En 2000, Jean Rochefort connaîtra l’une des grandes douleurs de sa vie. Sur le tournage du film L’Homme qui a tué Don Quichotte de Terry Gilliam, l’acteur est victime d’une violente hernie qui le contraint à l’alitement pendant sept longs mois. Le verdict tombe : Jean Rochefort ne montera plus jamais à cheval. Le film, lui, sera finalement abandonné.
Dans son "Haras de Villequoy" à Auffargis dans les Yvelines, Jean Rochefort trouve du réconfort parmi ses chevaux qu’il continue à voir grandir, s’épanouir et progresser. Au cours de sa vie, il fera naître une centaine de poulains, qu’il baptisera par des noms de films. Le cinéma n’est jamais loin.

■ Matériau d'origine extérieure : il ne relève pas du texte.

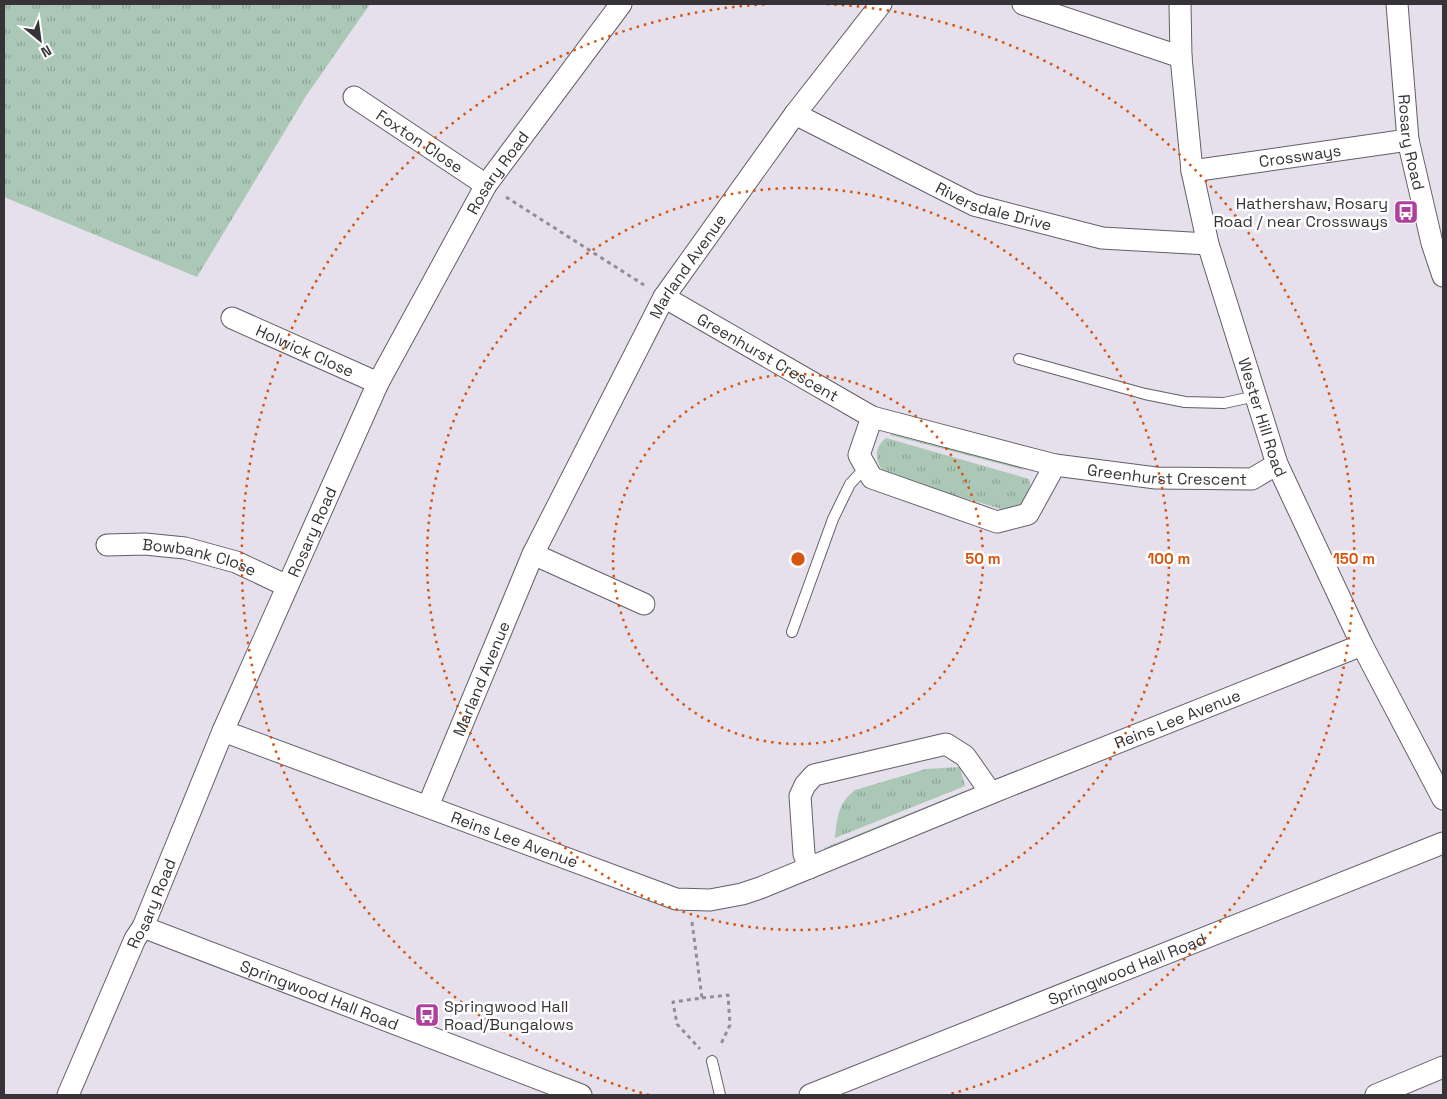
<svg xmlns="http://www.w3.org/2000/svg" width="1447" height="1099" font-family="'Space Grotesk',sans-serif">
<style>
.grass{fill:url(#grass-tufts)}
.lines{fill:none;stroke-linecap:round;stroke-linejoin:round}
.lane-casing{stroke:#635e68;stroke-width:12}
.street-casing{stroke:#635e68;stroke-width:23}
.path{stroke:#918e95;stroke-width:3;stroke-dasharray:4 4;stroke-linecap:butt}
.lane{stroke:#fff;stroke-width:10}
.street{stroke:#fff;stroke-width:21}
.ring{fill:none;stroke:#d65510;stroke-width:2.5;stroke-dasharray:2.5 5}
.labels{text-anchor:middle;stroke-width:5;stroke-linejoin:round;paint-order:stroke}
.street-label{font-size:16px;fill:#363438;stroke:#fff}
.poi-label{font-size:16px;fill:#363438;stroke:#fff;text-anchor:end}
.centre{fill:#d65510;stroke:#fff;stroke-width:2.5}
.ring-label{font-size:15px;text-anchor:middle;font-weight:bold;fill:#d65510;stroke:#fff;stroke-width:5;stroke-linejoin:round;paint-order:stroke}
</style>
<defs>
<pattern id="grass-tufts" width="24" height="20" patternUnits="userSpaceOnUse" patternTransform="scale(1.25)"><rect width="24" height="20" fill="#abc8b7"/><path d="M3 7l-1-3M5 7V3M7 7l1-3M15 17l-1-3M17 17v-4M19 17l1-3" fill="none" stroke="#8ca396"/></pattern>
</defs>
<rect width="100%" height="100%" fill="#e5e0eb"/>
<!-- grass -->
<path class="grass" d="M 4,4 L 370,4 L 306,96 L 197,277 L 4,197 Z
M 896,430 L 1018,465 L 1024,470 L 890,435 Z
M 886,438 L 1029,479 C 1033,496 1023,507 1008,511 L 886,475 C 876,464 872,449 886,438 Z
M 960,767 L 965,786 L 835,838 C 837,818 838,803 855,790 L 926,769 Z
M 965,791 L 966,798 L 826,853 L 824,848 Z"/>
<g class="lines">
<defs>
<path id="lane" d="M 1019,359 L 1145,394 L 1185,402 L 1224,403 L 1256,396
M 792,632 L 833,519 L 850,484 L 866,467
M 712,1061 L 720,1095"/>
<g id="street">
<path d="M 1023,4 L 1181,57"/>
<path id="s1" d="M 1180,4 L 1181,57 L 1192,171 L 1208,244 L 1277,464 L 1362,645 L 1443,799"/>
<path id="s2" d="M 1397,4 L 1408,140 L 1432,243 L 1443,276"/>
<path id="s3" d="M 354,97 L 486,185"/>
<path id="s4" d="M 795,114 L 974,205 L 1102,238 L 1208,244"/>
<path id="s5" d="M 1192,171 L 1408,140"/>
<path id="s6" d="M 664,297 L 872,417 L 1055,465 L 1156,478 L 1252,479 L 1277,464"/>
<path id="s7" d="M 232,318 L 378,383"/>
<path d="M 872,417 L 859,455 L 872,478 L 997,522 L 1028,514 L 1055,465"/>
<path id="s8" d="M 107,545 L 145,544 L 185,548 L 236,562 L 287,586"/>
<path d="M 533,554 L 644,604"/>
<path id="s9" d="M 223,731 L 676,899 L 710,900 L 742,894 L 760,888 L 991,793 L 1362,645"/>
<path id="s10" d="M 428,806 L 533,554 L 664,297 L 795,114 L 881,4"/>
<path d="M 809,868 L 804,854 L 800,796 L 805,785 L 814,775 L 946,744 L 965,756 L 991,793"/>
<path id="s11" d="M 143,927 L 581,1095"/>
<path id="s12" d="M 68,1095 L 135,939 L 143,927 L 223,731 L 378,383 L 486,185 L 621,4"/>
<path id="s13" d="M 810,1095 L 1443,843"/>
<path d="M 1376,1095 L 1443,1067"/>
</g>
</defs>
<!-- lane casing -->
<use href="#lane" class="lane-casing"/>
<!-- street casing -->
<use href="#street" class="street-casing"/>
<!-- path -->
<path class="path" d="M 506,197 L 644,285
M 692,922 L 702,998 L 673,1002 L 677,1024 L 700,1049
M 702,998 L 728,995 L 730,1025 L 720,1046"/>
<!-- lane -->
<use href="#lane" class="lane"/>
<!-- street -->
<use href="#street" class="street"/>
</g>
<!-- distance rings -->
<g class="ring">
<circle cx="798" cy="559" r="185"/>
<circle cx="798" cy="559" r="371"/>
<path d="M649 1095A556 556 0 0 1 769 4M827 4A556 556 0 0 1 947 1095"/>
</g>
<!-- icons -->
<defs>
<symbol id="bus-square" viewBox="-11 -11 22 22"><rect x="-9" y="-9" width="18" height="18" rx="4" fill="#af3f9c" stroke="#fff"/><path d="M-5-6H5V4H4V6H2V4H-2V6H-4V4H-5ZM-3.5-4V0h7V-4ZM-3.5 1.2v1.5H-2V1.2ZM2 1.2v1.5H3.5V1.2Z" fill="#fff"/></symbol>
</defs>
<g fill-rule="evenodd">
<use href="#bus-square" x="1392" y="198" width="28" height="28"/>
<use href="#bus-square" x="413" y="1001" width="28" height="28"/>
</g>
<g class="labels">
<!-- street labels -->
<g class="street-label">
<text dy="6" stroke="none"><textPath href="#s3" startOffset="79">Foxton Close</textPath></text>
<text dy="6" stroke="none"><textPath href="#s2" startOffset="139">Rosary Road</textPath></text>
<text dy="6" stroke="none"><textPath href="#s5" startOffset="109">Crossways</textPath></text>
<text dy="6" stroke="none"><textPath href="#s12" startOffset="1019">Rosary Road</textPath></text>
<text dy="6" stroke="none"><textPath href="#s4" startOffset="220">Riversdale Drive</textPath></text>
<text dy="6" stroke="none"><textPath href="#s10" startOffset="600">Marland Avenue</textPath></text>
<text dy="6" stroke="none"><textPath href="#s7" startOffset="80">Holwick Close</textPath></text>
<text dy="6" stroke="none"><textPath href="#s6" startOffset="120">Greenhurst Crescent</textPath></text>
<text dy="6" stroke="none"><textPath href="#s1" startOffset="424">Wester Hill Road</textPath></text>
<text dy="6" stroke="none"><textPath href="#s6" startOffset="542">Greenhurst Crescent</textPath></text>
<text dy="6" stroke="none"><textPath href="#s12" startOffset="614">Rosary Road</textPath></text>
<text dy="6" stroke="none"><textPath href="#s8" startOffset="94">Bowbank Close</textPath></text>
<text dy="6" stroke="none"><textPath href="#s10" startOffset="138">Marland Avenue</textPath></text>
<text dy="6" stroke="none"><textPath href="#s9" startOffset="1019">Reins Lee Avenue</textPath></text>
<text dy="6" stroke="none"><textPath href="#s9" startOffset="311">Reins Lee Avenue</textPath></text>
<text dy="6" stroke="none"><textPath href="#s12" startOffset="209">Rosary Road</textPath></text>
<text dy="6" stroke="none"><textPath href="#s13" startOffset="341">Springwood Hall Road</textPath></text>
<text dy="6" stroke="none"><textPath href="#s11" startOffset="189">Springwood Hall Road</textPath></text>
</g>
<!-- poi labels -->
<g class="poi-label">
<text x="1388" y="209">Hathershaw, Rosary<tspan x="1388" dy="18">Road / near Crossways</tspan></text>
<text x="444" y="1012" text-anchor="start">Springwood Hall<tspan x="444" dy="18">Road/Bungalows</tspan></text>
</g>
</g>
<circle cx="798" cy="559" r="8" class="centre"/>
<g class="ring-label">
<text x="983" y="564">50 m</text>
<text x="1169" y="564">100 m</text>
<text x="1354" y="564">150 m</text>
</g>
<!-- border -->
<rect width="1447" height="1099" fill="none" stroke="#363438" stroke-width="10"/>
<!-- north arrow -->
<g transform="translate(40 40) rotate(151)" stroke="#ffffff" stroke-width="4" paint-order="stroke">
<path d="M0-4L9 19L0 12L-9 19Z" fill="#363438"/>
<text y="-8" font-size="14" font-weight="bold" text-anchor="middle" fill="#363438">N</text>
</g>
</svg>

Homme de lettres, homme d’humour. Monument du septième art français pour les plus anciens, Jean Rochefort est devenu dans les dernières années de sa vie une figure décalée pour les plus jeunes. Dans le programme court Les Boloss des Belles Lettres, l’octogénaire pitche avec génie les classiques de la littérature dans un langage très, très actuel. Jean Rochefort aura été capable de rendre la noblesse familière et la trivialité raffinée.
Un brin fantasque, il était adoré des jeunes générations qui voyaient en lui un grand-père, admiré, respecté et que l’on aime tendrement. "Je suis en train de vivre un hommage posthume de mon vivant", disait-il sur le plateau de Thierry Ardisson en 2003.
La mort, celle qui l’effrayait tant quand il avait 40 ans, est finalement venue cueillir cette icône française, délicieuse et touchante, une nuit d'octobre.